Между тем мне на глаза попалась заметка об учреждении новой организации, именуемой «Медицинский фонд помощи жертвам пыток», чья штаб-квартира расположилась в одной из перепрофилированных лондонских больниц. Я ничего о них не знал, но все же написал директору, миссис Хелен Бамбер, и в августе 1987-го получил приглашение приехать. Миссис Бамбер лично приняла меня, и я до сих пор помню, как сидел у торца ее стола, спиной к стене, и через долгие паузы, старательно подбирая формулировки, намекал на вещи, которые не мог произнести вслух. Мне по-прежнему мнилось, что со мной творится нечто уникальное, пожалуй, я даже стыдился своих проблем, но когда она сказала, что все изложенное мною ей более чем знакомо из свидетельств бесчисленных жертв пыток в самых разных странах, меня окатила волна безмерного облегчения.
Миссис Бамбер была воплощением участливой неторопливости, и как раз это-то произвело на меня самое глубокое впечатление. Словно у нее имелось бесконечно много времени, неограниченные запасы терпения и сострадания. Я был потрясен, впервые увидев, что мои слова вовсе не должны обязательно утонуть в текучке повседневности. В памяти всплыл тот получасовой медосмотр в 1945-м, когда на моей душе живого места не было — а военврач не проявил ко мне ни капли интереса. Полстолетие спустя я еще сочился подавленной тревогой и вот наконец-то встретил человека, у которого нашлось на меня время. Да к тому же стало куда легче, когда я узнал, что я такой не один, что это не безумие или психическое уродство…
Эта беседа словно открыла дверь в неизведанный мир, мир заботы и особого понимания.
Хелен Бамбер — женщина удивительная. За ее миниатюрностью и неспешностью прячется такая энергия, которую трудно заподозрить в семидесятилетнем человеке, который к тому же почти всю жизнь проработал с жертвами насилия.
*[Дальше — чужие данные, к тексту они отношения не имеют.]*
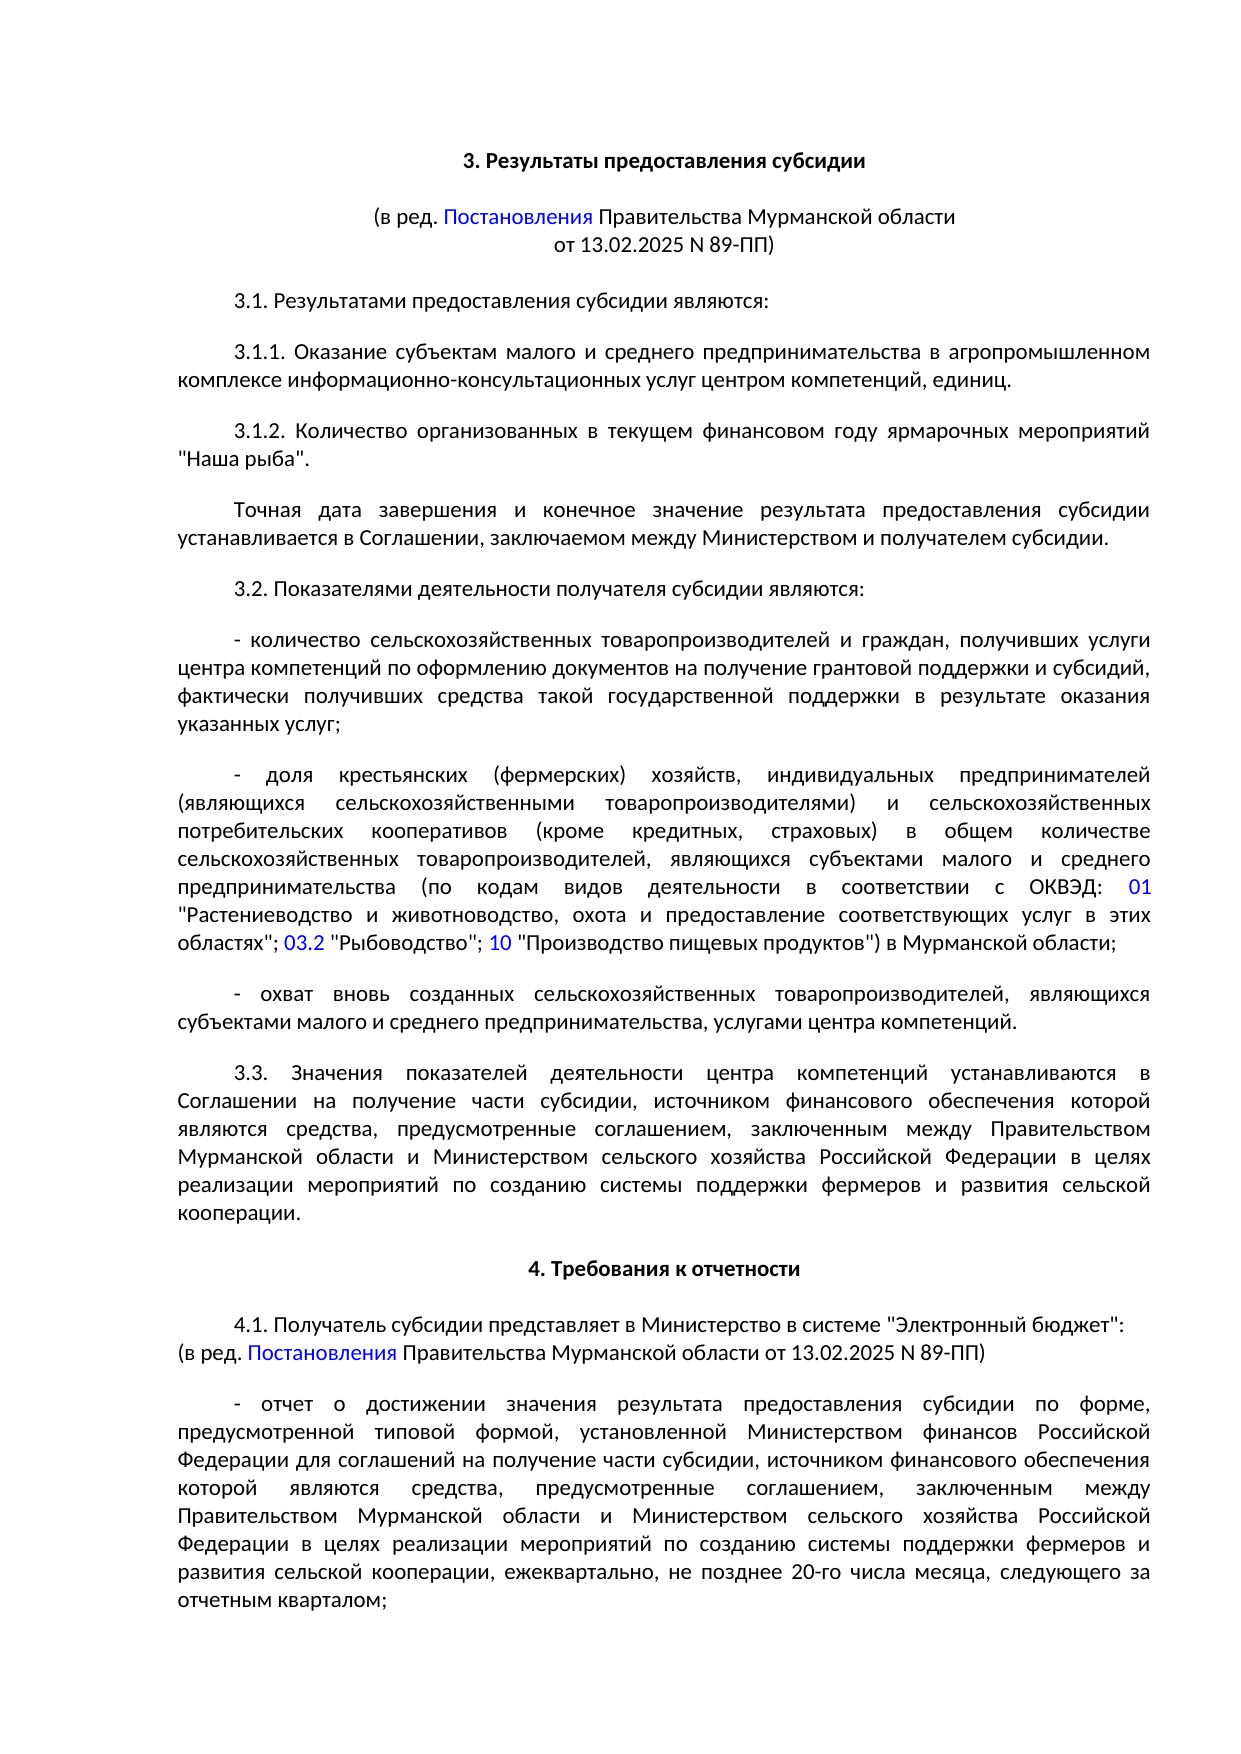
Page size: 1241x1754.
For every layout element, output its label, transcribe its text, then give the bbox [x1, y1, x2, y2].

text 3.1.2. Количество организованных в текущем финансовом году ярмарочных мероприятий "Наша рыба". [177, 416, 1152, 472]
title 4. Требования к отчетности [177, 1254, 1152, 1282]
text - охват вновь созданных сельскохозяйственных товаропроизводителей, являющихся субъектами малого и среднего предпринимательства, услугами центра компетенций. [177, 979, 1152, 1035]
text (в ред. Постановления Правительства Мурманской области от 13.02.2025 N 89-ПП) [177, 1338, 1152, 1366]
text 4.1. Получатель субсидии представляет в Министерство в системе "Электронный бюджет": [177, 1310, 1152, 1338]
text 3.1.1. Оказание субъектам малого и среднего предпринимательства в агропромышленном комплексе информационно-консультационных услуг центром компетенций, единиц. [177, 337, 1152, 393]
text от 13.02.2025 N 89-ПП) [177, 230, 1152, 258]
title 3. Результаты предоставления субсидии [177, 146, 1152, 174]
text 3.2. Показателями деятельности получателя субсидии являются: [177, 574, 1152, 602]
text - доля крестьянских (фермерских) хозяйств, индивидуальных предпринимателей (являющихся сельскохозяйственными товаропроизводителями) и сельскохозяйственных потребительских кооперативов (кроме кредитных, страховых) в общем количестве сельскохозяйственных товаропроизводителей, являющихся субъектами малого и среднего предпринимательства (по кодам видов деятельности в соответствии с ОКВЭД: 01 "Растениеводство и животноводство, охота и предоставление соответствующих услуг в этих областях"; 03.2 "Рыбоводство"; 10 "Производство пищевых продуктов") в Мурманской области; [177, 760, 1152, 956]
text - количество сельскохозяйственных товаропроизводителей и граждан, получивших услуги центра компетенций по оформлению документов на получение грантовой поддержки и субсидий, фактически получивших средства такой государственной поддержки в результате оказания указанных услуг; [177, 625, 1152, 737]
text (в ред. Постановления Правительства Мурманской области [177, 202, 1152, 230]
text - отчет о достижении значения результата предоставления субсидии по форме, предусмотренной типовой формой, установленной Министерством финансов Российской Федерации для соглашений на получение части субсидии, источником финансового обеспечения которой являются средства, предусмотренные соглашением, заключенным между Правительством Мурманской области и Министерством сельского хозяйства Российской Федерации в целях реализации мероприятий по созданию системы поддержки фермеров и развития сельской кооперации, ежеквартально, не позднее 20-го числа месяца, следующего за отчетным кварталом; [177, 1389, 1152, 1613]
text Точная дата завершения и конечное значение результата предоставления субсидии устанавливается в Соглашении, заключаемом между Министерством и получателем субсидии. [177, 495, 1152, 551]
text 3.1. Результатами предоставления субсидии являются: [177, 286, 1152, 314]
text 3.3. Значения показателей деятельности центра компетенций устанавливаются в Соглашении на получение части субсидии, источником финансового обеспечения которой являются средства, предусмотренные соглашением, заключенным между Правительством Мурманской области и Министерством сельского хозяйства Российской Федерации в целях реализации мероприятий по созданию системы поддержки фермеров и развития сельской кооперации. [177, 1058, 1152, 1226]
Медицинский фонд, одним из основателей которого она является, вполне можно назвать чуть ли не единственной организацией в мире, чьи сотрудники и консультанты по-настоящему разбираются в проблемах людей, побывавших под пытками. В 1945-м, когда Хелен появилась в только что освобожденном Берген-Бельзене [17] , ей было девятнадцать; там она проработала следующие два с половиной года. Было бы наивной иллюзией полагать, что освобожденные узники фашистских лагерей тут же разъезжались по домам: ведь большинству из них вообще некуда было идти. Именно такие люди, как Хелен, и занимались врачеванием их туберкулеза, выслушивали рассказы о каннибализме, массовых убийствах и процедурах гротескной «селекции», после которых одни отправлялись на принудительные работы, а другие — в газовые камеры. В Бельзене она еще юной девушкой поняла, до чего важно дать людям выговориться, насколько могучей силой обладает искусство слушать другого человека и воздавать ему должное за перенесенные муки.
17
Фашистский концлагерь в Нижней Саксонии в действительности состоял из пяти отдельных лагерей. Из 70 тысяч погибших порядка 20 тысяч пришлись на советских военнопленных. Здесь же умерла от тифа пятнадцатилетняя Анна Франк, автор знаменитого дневника. Именно Бельзен был первым по счету лагерем, который освободили союзники, и на Западе фактически тождествен самому понятию «концлагерь».